----- Data extracts -----

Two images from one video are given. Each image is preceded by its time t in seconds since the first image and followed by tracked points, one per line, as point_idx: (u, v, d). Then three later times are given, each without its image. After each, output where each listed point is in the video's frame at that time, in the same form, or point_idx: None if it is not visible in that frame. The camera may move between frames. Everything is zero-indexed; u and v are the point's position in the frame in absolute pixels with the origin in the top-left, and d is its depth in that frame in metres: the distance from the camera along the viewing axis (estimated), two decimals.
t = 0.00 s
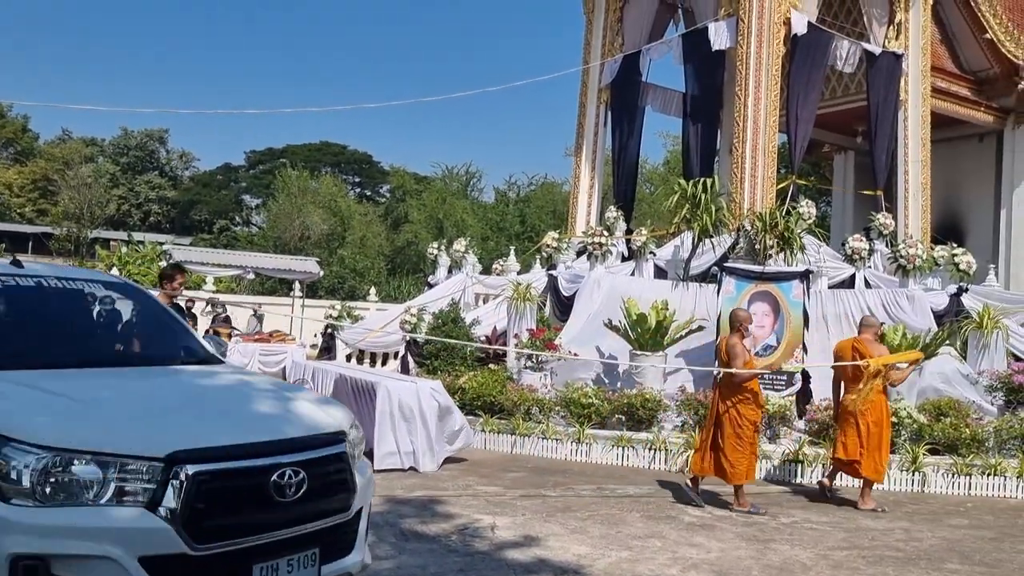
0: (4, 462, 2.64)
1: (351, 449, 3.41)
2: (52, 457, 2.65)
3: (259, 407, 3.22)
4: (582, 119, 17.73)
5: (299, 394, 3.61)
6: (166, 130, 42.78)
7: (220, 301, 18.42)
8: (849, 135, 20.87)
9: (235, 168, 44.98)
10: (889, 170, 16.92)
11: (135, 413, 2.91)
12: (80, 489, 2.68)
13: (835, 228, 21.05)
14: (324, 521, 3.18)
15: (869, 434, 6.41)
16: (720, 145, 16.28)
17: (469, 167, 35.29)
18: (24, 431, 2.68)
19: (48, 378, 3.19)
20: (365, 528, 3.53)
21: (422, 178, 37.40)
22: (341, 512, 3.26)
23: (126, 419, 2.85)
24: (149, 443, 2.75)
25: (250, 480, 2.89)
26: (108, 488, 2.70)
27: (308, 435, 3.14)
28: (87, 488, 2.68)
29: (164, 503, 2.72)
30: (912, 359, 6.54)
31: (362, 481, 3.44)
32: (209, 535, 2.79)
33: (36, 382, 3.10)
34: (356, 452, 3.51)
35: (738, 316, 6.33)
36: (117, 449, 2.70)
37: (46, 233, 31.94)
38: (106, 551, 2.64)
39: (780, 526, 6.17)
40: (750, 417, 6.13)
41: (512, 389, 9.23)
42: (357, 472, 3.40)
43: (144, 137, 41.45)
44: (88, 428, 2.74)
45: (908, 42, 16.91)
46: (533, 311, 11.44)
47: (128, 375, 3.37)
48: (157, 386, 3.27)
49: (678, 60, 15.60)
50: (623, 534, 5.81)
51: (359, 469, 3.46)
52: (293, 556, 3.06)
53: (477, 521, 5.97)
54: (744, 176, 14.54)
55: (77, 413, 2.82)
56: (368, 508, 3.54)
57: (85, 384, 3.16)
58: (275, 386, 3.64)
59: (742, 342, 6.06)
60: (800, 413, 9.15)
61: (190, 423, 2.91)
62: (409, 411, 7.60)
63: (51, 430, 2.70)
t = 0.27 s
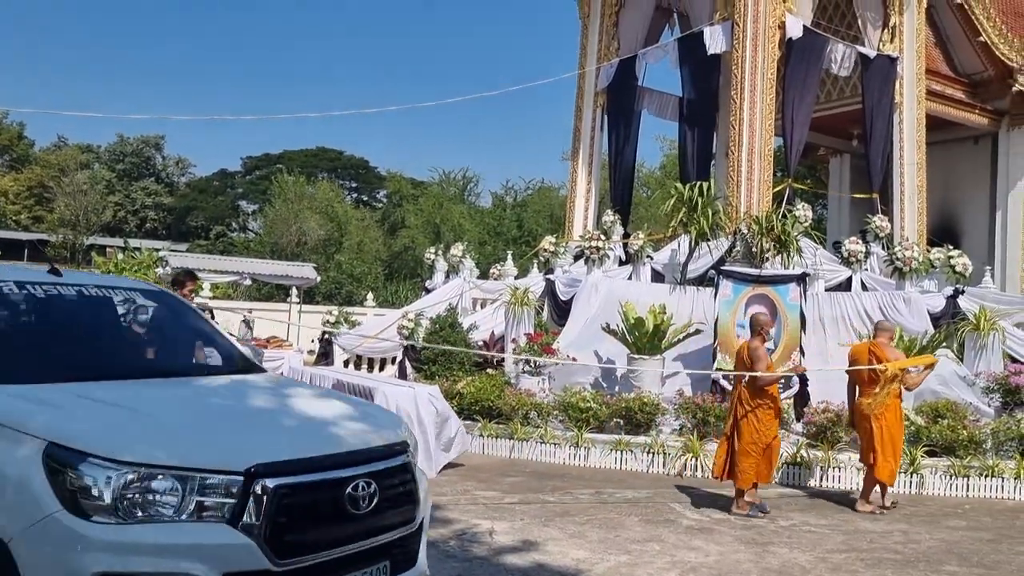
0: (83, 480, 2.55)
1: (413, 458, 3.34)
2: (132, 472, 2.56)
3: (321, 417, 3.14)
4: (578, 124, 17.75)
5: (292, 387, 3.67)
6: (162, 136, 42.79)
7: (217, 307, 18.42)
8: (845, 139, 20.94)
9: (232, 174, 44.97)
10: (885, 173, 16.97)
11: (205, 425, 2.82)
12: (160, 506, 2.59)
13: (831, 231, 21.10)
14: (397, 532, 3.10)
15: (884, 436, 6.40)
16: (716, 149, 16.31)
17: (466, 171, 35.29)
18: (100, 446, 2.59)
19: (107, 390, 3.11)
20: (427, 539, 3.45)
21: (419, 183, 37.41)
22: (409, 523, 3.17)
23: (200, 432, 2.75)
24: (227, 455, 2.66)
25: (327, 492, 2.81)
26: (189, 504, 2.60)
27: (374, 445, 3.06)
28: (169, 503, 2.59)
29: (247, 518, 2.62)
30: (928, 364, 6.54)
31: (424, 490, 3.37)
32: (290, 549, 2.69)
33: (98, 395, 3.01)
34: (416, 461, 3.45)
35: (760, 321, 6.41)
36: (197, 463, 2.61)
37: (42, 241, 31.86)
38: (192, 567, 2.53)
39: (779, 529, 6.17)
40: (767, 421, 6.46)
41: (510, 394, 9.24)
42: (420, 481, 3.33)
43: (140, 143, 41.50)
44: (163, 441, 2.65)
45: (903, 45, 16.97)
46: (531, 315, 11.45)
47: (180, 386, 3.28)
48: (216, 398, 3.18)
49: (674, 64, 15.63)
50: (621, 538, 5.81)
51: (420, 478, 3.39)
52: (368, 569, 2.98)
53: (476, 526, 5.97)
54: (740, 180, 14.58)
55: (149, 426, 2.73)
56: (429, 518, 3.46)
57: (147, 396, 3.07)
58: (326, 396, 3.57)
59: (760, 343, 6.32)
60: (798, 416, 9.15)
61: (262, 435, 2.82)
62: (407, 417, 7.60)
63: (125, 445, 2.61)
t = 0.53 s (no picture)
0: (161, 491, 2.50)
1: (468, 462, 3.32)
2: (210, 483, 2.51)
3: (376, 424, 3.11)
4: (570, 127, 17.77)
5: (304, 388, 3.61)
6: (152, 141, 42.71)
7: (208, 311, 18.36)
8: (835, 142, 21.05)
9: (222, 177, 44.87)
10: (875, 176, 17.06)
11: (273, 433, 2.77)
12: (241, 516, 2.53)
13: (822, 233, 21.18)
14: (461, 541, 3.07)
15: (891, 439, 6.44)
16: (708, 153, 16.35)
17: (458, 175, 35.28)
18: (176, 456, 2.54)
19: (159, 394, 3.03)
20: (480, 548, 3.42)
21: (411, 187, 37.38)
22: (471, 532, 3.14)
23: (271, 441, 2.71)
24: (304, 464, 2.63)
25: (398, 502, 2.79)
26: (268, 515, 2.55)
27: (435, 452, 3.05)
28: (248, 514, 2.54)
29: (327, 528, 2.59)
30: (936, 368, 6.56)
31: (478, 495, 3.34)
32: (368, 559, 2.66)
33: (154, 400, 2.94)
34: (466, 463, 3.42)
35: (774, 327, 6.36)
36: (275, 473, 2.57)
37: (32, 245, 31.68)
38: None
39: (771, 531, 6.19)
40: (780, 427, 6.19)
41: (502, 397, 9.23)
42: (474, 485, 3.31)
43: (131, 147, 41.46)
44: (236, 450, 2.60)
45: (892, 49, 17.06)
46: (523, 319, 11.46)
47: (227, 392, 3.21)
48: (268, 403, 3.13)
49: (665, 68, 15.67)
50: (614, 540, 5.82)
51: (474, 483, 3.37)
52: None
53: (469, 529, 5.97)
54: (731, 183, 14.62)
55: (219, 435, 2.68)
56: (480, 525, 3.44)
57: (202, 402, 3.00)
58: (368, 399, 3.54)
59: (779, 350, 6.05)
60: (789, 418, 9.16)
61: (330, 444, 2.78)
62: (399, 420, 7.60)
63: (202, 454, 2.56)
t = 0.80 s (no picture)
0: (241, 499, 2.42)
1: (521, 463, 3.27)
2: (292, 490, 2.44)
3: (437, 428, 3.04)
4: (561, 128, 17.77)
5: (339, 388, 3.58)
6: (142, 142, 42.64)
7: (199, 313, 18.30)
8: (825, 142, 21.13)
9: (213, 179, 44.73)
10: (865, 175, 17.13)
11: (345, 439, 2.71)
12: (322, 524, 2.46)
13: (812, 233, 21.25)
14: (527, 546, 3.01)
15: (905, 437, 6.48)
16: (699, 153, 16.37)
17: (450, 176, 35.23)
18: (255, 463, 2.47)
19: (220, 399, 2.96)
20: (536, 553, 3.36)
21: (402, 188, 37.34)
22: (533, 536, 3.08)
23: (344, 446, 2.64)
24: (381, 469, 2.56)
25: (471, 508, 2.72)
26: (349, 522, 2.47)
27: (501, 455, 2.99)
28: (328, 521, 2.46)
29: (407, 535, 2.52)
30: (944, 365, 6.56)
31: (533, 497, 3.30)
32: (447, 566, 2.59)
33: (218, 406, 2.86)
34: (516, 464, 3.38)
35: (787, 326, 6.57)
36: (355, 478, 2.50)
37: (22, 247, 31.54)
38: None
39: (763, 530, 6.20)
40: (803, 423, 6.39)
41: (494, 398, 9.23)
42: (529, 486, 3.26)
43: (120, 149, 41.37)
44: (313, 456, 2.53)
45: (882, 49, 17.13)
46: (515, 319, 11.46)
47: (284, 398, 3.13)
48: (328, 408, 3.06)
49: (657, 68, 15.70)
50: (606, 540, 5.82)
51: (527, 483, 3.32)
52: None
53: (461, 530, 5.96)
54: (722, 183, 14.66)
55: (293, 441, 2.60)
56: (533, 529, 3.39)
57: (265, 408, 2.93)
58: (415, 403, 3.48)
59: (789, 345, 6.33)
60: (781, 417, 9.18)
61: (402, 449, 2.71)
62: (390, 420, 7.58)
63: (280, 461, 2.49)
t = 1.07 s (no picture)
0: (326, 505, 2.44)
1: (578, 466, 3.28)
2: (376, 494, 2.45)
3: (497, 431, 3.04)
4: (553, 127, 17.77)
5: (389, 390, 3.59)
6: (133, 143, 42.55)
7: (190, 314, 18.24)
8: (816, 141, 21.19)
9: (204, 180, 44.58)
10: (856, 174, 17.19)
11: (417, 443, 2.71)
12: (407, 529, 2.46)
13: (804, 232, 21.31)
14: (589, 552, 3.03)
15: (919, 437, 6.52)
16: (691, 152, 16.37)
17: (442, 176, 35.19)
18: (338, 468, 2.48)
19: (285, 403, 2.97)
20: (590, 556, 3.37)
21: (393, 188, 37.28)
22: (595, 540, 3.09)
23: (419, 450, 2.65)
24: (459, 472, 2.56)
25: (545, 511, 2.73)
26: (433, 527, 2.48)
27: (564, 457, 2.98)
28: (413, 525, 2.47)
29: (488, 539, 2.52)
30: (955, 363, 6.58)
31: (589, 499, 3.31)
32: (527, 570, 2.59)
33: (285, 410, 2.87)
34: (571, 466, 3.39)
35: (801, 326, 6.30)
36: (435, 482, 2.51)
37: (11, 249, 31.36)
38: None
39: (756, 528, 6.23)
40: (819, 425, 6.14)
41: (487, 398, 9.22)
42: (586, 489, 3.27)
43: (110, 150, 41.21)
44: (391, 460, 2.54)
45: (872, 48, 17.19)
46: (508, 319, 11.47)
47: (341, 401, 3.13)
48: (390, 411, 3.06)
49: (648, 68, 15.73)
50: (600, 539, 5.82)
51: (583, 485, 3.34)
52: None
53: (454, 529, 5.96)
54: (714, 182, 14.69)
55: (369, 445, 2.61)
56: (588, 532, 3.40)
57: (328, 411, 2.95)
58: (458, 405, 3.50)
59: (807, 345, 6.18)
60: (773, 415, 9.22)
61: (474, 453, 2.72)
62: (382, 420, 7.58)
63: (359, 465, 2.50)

-----
----- Data extracts -----

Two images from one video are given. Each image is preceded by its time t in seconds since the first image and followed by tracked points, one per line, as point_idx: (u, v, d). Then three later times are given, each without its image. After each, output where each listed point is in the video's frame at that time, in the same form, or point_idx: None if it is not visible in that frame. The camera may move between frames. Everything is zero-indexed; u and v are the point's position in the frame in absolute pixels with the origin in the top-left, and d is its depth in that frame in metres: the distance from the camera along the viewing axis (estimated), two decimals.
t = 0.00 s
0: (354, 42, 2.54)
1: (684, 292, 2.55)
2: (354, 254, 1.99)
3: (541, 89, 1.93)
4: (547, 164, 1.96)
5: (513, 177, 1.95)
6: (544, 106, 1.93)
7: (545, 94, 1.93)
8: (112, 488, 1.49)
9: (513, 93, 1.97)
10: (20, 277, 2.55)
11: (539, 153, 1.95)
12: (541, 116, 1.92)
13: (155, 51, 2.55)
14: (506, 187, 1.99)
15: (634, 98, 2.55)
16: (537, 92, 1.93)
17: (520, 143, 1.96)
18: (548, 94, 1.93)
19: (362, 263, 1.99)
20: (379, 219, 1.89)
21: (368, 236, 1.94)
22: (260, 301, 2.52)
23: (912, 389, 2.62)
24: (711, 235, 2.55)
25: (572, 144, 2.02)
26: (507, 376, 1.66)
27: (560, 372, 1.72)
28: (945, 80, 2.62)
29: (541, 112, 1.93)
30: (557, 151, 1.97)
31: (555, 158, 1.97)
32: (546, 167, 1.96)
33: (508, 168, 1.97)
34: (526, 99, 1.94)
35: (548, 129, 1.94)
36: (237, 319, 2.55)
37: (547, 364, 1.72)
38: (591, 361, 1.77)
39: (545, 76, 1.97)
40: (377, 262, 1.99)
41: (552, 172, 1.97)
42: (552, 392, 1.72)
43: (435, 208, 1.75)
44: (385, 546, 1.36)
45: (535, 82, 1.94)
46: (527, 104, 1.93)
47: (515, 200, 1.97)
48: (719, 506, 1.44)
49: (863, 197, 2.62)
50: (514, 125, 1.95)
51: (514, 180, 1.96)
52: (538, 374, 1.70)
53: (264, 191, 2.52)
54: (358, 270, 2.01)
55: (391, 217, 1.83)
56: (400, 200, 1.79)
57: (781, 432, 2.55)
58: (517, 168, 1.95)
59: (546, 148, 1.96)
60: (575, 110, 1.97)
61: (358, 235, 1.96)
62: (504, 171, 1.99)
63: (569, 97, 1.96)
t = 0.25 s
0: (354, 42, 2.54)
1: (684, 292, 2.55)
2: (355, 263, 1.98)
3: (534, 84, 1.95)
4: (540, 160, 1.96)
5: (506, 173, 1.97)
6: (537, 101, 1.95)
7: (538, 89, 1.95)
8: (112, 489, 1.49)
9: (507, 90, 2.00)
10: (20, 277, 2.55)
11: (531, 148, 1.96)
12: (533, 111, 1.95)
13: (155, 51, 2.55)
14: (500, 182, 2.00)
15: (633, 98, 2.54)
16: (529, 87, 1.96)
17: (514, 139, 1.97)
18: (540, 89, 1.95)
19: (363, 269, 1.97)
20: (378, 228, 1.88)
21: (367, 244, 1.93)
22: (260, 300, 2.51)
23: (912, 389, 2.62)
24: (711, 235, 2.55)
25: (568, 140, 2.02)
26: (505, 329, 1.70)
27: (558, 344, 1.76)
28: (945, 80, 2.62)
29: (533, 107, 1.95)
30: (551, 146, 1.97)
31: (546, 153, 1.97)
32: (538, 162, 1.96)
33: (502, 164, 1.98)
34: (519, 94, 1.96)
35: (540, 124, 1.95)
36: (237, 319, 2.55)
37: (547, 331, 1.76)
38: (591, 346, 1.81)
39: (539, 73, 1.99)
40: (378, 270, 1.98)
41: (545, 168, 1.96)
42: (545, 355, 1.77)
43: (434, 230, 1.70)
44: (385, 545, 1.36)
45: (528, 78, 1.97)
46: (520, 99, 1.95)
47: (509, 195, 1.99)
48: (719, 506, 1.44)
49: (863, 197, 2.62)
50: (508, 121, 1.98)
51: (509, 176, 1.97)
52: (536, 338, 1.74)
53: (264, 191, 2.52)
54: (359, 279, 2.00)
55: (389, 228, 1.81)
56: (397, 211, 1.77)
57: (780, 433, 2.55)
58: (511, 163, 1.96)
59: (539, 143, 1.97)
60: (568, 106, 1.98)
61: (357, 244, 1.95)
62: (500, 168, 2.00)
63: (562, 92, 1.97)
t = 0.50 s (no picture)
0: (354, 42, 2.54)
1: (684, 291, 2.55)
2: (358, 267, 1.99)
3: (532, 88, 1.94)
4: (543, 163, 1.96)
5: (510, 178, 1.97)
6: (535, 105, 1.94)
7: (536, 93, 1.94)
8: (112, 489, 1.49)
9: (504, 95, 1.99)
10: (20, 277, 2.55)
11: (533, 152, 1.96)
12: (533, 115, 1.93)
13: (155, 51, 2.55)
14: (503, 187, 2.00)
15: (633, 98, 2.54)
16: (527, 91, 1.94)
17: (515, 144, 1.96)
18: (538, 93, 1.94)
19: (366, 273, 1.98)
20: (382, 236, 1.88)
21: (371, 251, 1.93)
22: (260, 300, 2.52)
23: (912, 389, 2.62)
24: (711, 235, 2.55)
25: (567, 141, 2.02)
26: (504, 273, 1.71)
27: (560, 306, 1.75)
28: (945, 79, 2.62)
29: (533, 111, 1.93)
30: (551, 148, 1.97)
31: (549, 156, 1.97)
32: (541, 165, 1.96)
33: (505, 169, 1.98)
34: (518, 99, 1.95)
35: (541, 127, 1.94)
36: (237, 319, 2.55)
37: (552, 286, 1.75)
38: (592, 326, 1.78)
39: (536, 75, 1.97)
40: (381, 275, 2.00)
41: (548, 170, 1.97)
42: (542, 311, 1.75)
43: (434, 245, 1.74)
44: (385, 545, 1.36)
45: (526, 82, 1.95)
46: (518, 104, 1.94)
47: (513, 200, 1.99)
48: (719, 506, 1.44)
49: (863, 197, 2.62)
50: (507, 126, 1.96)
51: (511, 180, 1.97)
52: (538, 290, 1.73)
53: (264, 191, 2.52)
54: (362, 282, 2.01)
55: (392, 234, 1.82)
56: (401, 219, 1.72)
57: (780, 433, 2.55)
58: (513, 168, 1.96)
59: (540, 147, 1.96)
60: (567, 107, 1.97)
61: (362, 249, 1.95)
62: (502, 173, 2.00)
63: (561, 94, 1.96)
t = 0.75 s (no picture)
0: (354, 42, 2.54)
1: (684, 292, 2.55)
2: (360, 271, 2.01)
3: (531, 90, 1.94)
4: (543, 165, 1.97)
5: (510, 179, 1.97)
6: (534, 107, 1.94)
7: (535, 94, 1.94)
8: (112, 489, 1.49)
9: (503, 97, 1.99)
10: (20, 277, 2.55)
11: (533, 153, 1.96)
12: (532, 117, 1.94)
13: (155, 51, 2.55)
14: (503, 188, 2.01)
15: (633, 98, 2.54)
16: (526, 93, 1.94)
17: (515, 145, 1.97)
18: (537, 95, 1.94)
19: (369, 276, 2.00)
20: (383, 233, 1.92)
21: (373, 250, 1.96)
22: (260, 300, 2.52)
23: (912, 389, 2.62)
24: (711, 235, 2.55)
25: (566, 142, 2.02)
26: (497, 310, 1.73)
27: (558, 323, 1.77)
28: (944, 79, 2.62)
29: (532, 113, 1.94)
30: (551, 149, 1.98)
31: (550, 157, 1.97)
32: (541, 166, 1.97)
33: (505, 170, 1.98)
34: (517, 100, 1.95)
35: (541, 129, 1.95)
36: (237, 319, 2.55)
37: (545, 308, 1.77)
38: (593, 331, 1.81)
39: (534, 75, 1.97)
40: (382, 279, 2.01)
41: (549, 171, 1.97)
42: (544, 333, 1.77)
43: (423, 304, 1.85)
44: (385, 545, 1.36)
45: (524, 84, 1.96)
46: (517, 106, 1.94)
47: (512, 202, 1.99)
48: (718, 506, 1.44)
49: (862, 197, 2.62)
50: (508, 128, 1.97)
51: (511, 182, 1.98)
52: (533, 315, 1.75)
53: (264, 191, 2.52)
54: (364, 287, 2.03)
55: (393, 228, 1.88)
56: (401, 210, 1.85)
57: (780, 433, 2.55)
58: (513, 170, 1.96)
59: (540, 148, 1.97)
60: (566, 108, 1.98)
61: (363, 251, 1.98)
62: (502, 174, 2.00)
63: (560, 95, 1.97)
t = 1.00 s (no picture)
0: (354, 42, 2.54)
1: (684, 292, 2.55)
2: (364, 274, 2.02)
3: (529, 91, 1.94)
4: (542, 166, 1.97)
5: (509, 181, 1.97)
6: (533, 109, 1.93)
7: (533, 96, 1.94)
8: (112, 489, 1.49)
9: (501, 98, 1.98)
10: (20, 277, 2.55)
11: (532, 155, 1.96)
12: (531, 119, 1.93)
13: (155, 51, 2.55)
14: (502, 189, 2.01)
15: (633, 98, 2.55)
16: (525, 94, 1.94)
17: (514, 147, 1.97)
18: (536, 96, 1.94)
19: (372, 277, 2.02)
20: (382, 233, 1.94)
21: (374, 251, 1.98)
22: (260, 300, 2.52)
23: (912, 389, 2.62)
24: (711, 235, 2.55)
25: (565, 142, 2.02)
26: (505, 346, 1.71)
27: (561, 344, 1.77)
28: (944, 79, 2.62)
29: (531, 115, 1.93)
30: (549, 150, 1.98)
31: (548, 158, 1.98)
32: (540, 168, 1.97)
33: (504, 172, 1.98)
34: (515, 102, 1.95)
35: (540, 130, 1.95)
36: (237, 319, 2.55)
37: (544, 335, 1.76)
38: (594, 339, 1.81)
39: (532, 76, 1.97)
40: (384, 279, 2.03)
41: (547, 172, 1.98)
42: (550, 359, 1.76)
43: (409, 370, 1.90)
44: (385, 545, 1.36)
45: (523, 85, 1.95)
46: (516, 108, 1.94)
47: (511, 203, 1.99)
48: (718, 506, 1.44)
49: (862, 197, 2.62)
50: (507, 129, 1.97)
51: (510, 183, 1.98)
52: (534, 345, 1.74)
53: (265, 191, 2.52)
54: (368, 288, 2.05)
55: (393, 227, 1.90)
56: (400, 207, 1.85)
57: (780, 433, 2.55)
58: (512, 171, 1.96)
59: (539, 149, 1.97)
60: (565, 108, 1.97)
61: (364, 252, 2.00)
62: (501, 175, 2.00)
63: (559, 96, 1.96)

-----

Task goal: Please give an exact copy of the lines above, beginning with the line containing "9: (513, 93, 1.97)" and running through the line containing "7: (538, 89, 1.95)", and of no other lines.

Exercise answer:
9: (513, 93, 1.97)
10: (20, 277, 2.55)
11: (539, 153, 1.95)
12: (541, 116, 1.92)
13: (155, 51, 2.55)
14: (506, 187, 1.99)
15: (634, 98, 2.55)
16: (537, 92, 1.93)
17: (520, 143, 1.96)
18: (548, 94, 1.93)
19: (362, 263, 1.99)
20: (379, 219, 1.89)
21: (368, 236, 1.94)
22: (260, 301, 2.52)
23: (912, 389, 2.62)
24: (711, 235, 2.55)
25: (572, 144, 2.02)
26: (507, 376, 1.66)
27: (560, 372, 1.72)
28: (945, 80, 2.62)
29: (541, 112, 1.93)
30: (557, 151, 1.97)
31: (555, 158, 1.97)
32: (546, 167, 1.96)
33: (508, 168, 1.97)
34: (526, 99, 1.94)
35: (548, 129, 1.94)
36: (237, 319, 2.55)
37: (547, 364, 1.72)
38: (591, 361, 1.77)
39: (545, 76, 1.97)
40: (377, 262, 1.99)
41: (552, 172, 1.97)
42: (552, 392, 1.72)
43: (435, 208, 1.75)
44: (385, 546, 1.36)
45: (535, 82, 1.94)
46: (527, 104, 1.93)
47: (515, 200, 1.97)
48: (719, 506, 1.44)
49: (863, 197, 2.62)
50: (514, 125, 1.95)
51: (514, 180, 1.96)
52: (538, 374, 1.70)
53: (264, 191, 2.52)
54: (358, 270, 2.01)
55: (391, 217, 1.83)
56: (400, 200, 1.79)
57: (781, 432, 2.55)
58: (517, 168, 1.95)
59: (546, 148, 1.96)
60: (575, 110, 1.97)
61: (358, 235, 1.96)
62: (504, 171, 1.99)
63: (569, 97, 1.96)
t = 0.25 s
0: (354, 42, 2.54)
1: (684, 292, 2.55)
2: (355, 263, 1.98)
3: (534, 84, 1.95)
4: (540, 160, 1.96)
5: (506, 173, 1.97)
6: (537, 101, 1.95)
7: (538, 89, 1.95)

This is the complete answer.